The song sung by the Eraserhead character Lady In The Radiator, "In Heaven", has been covered by many artists including; Devo, Tuxedomoon with Winston Tong, Bauhaus, Pixies, and Zola Jesus.

Other musicians influenced by Lynch's works include Chelsea Wolfe, Dirty Beaches, Sky Ferreira, Karen O, Jim James, and The Flaming Lips.

=== Video games ===
Twin Peaks and Lynch's overall work also influenced a number of survival horror and psychological thriller video games, most notably the Silent Hill series and games produced by Sam Lake at Remedy Entertainment such as Max Payne, Alan Wake, and Control. For Alan Wake II, Remedy took heavy inspiration from the third season of Twin Peaks specifically.

Twin Peaks served as an inspiration for The Legend of Zelda: Link's Awakening, with director Takashi Tezuka citing the series as the main factor for the creation of the "suspicious" characters that populate the game, as well as the mystery elements of the story. Mizzurna Falls was highly reminiscent of, and an homage to, Twin Peaks.

The Velvet Room featured in the Persona series is inspired by the Black Lodge of Twin Peaks, and is also a reference to Lynch's film Blue Velvet. Other games influenced by Twin Peaks include Deadly Premonition, the Life Is Strange series, Disco Elysium, Virginia, Kentucky Route Zero, Thimbleweed Park, and Puzzle Agent.

=== In other media ===
Inland Empire heavily influenced the analog horror webseries Petscop. Several critics compared Ian Tripp's sophomore feature film Sincerely Saul to Eraserhead, with Daniel M. Kimmel writing that it was reminiscent of seeing a midnight screening of Lynch's early work.

== Tributes ==
Upon his death, Lynch's collaborators Nicolas Cage, Laura Dern, Kyle MacLachlan, Naomi Watts, and Ray Wise wrote tributes to him. MacLachlan honored Lynch with tributes in The New York Times, GQ, and on his Instagram account, where he wrote, "My world is that much fuller because I knew him and that much emptier now that he's gone." The WGA announced that MacLachlan would posthumously give Lynch the Laurel Award for Screenwriting Achievement.

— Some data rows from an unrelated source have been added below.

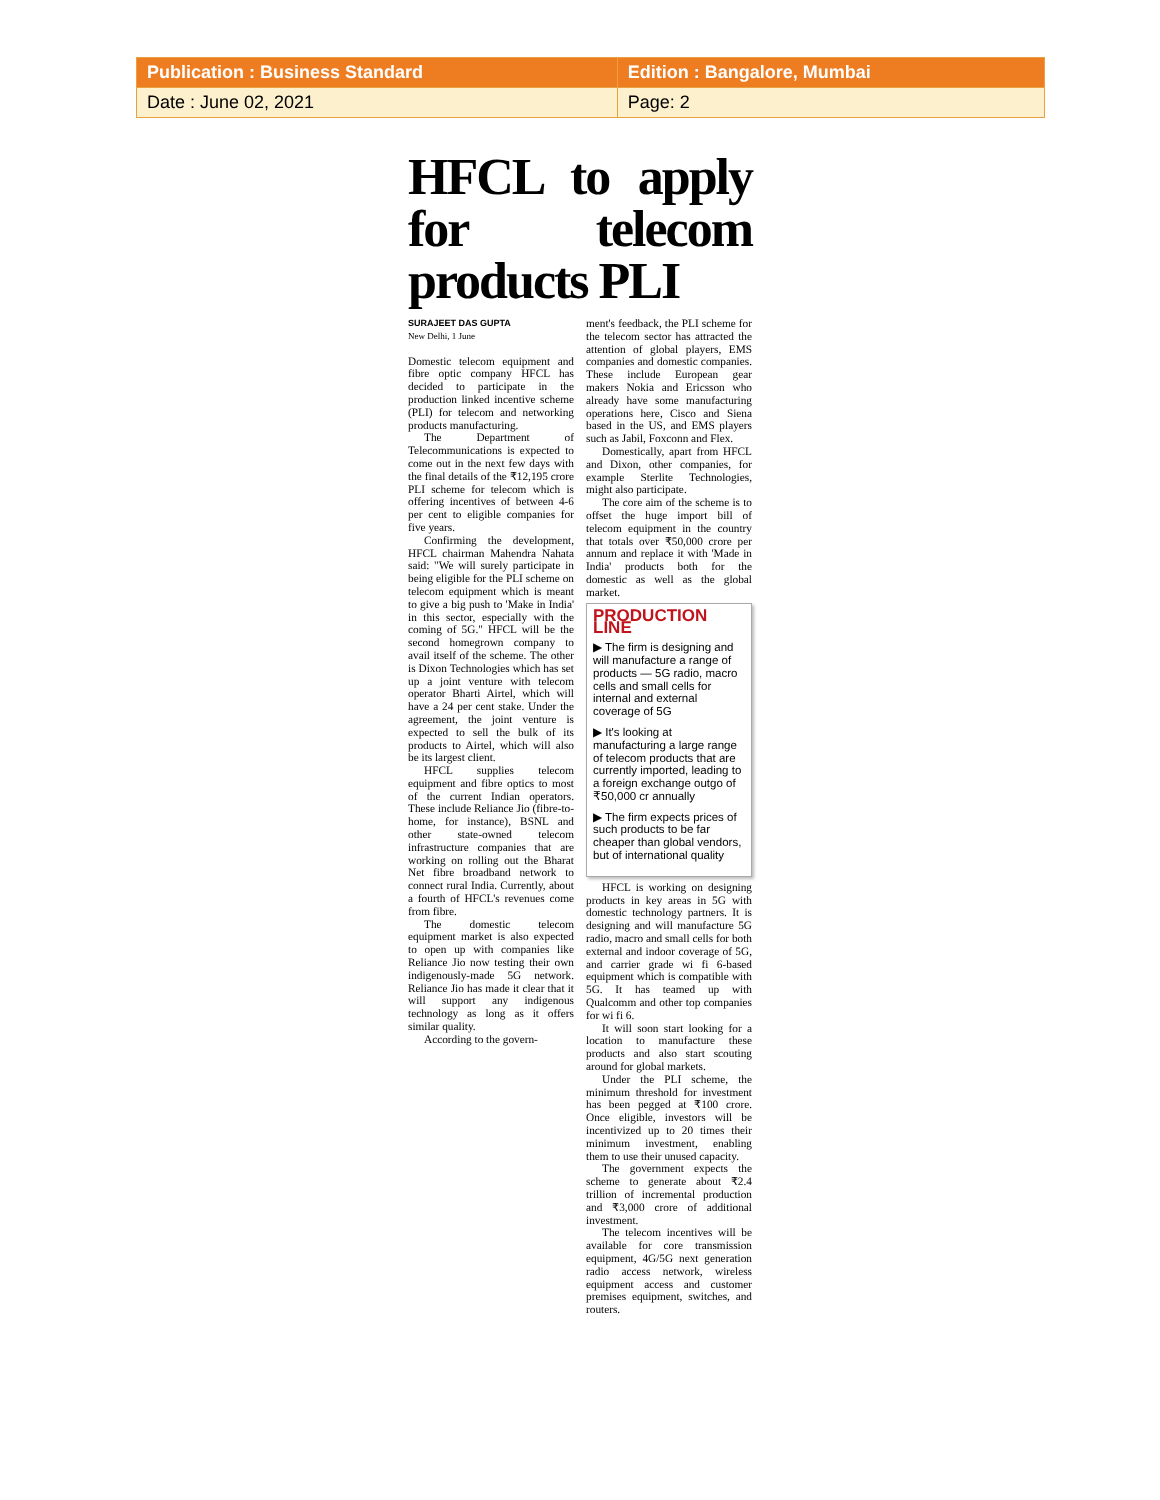| Publication : Business Standard | Edition : Bangalore, Mumbai |
| Date : June 02, 2021 | Page: 2 |
HFCL to apply for telecom products PLI
SURAJEET DAS GUPTA
New Delhi, 1 June
Domestic telecom equipment and fibre optic company HFCL has decided to participate in the production linked incentive scheme (PLI) for telecom and networking products manufacturing.
The Department of Telecommunications is expected to come out in the next few days with the final details of the ₹12,195 crore PLI scheme for telecom which is offering incentives of between 4-6 per cent to eligible companies for five years.
Confirming the development, HFCL chairman Mahendra Nahata said: "We will surely participate in being eligible for the PLI scheme on telecom equipment which is meant to give a big push to 'Make in India' in this sector, especially with the coming of 5G." HFCL will be the second homegrown company to avail itself of the scheme. The other is Dixon Technologies which has set up a joint venture with telecom operator Bharti Airtel, which will have a 24 per cent stake. Under the agreement, the joint venture is expected to sell the bulk of its products to Airtel, which will also be its largest client.
HFCL supplies telecom equipment and fibre optics to most of the current Indian operators. These include Reliance Jio (fibre-to-home, for instance), BSNL and other state-owned telecom infrastructure companies that are working on rolling out the Bharat Net fibre broadband network to connect rural India. Currently, about a fourth of HFCL's revenues come from fibre.
The domestic telecom equipment market is also expected to open up with companies like Reliance Jio now testing their own indigenously-made 5G network. Reliance Jio has made it clear that it will support any indigenous technology as long as it offers similar quality.
According to the govern-
ment's feedback, the PLI scheme for the telecom sector has attracted the attention of global players, EMS companies and domestic companies. These include European gear makers Nokia and Ericsson who already have some manufacturing operations here, Cisco and Siena based in the US, and EMS players such as Jabil, Foxconn and Flex.
Domestically, apart from HFCL and Dixon, other companies, for example Sterlite Technologies, might also participate.
The core aim of the scheme is to offset the huge import bill of telecom equipment in the country that totals over ₹50,000 crore per annum and replace it with 'Made in India' products both for the domestic as well as the global market.
PRODUCTION LINE
▶ The firm is designing and will manufacture a range of products — 5G radio, macro cells and small cells for internal and external coverage of 5G
▶ It's looking at manufacturing a large range of telecom products that are currently imported, leading to a foreign exchange outgo of ₹50,000 cr annually
▶ The firm expects prices of such products to be far cheaper than global vendors, but of international quality
HFCL is working on designing products in key areas in 5G with domestic technology partners. It is designing and will manufacture 5G radio, macro and small cells for both external and indoor coverage of 5G, and carrier grade wi fi 6-based equipment which is compatible with 5G. It has teamed up with Qualcomm and other top companies for wi fi 6.
It will soon start looking for a location to manufacture these products and also start scouting around for global markets.
Under the PLI scheme, the minimum threshold for investment has been pegged at ₹100 crore. Once eligible, investors will be incentivized up to 20 times their minimum investment, enabling them to use their unused capacity.
The government expects the scheme to generate about ₹2.4 trillion of incremental production and ₹3,000 crore of additional investment.
The telecom incentives will be available for core transmission equipment, 4G/5G next generation radio access network, wireless equipment access and customer premises equipment, switches, and routers.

Steven Spielberg wrote of directing Lynch in The Fabelmans: "Here was one of my heroes—David Lynch—playing one of my heroes [...] The world is going to miss such an original and unique voice. His films have already stood the test of time and they always will." Martin Scorsese wrote a statement that read in part, "He put images on the screen unlike anything that I or anybody else had ever seen—he made everything strange, uncanny, revelatory and new." Tributes were also paid by Judd Apatow, Mel Brooks, Francis Ford Coppola, Terry Gilliam, James Gunn, Ron Howard, Patton Oswalt, Pedro Pascal, Billy Corgan, Questlove, and Ben Stiller. Critic Peter Bradshaw of The Guardian eulogized Lynch as "the great American surrealist". Mel Brooks, who produced The Elephant Man, called Lynch "Jimmy Stewart from Mars." Lynch described himself as "Eagle Scout, Missoula, Montana".

J. Hoberman wrote, "Like Frank Capra and Franz Kafka, two widely disparate 20th-century artists whose work Mr. Lynch much admired and might be said to have synthesized, his name became an adjective."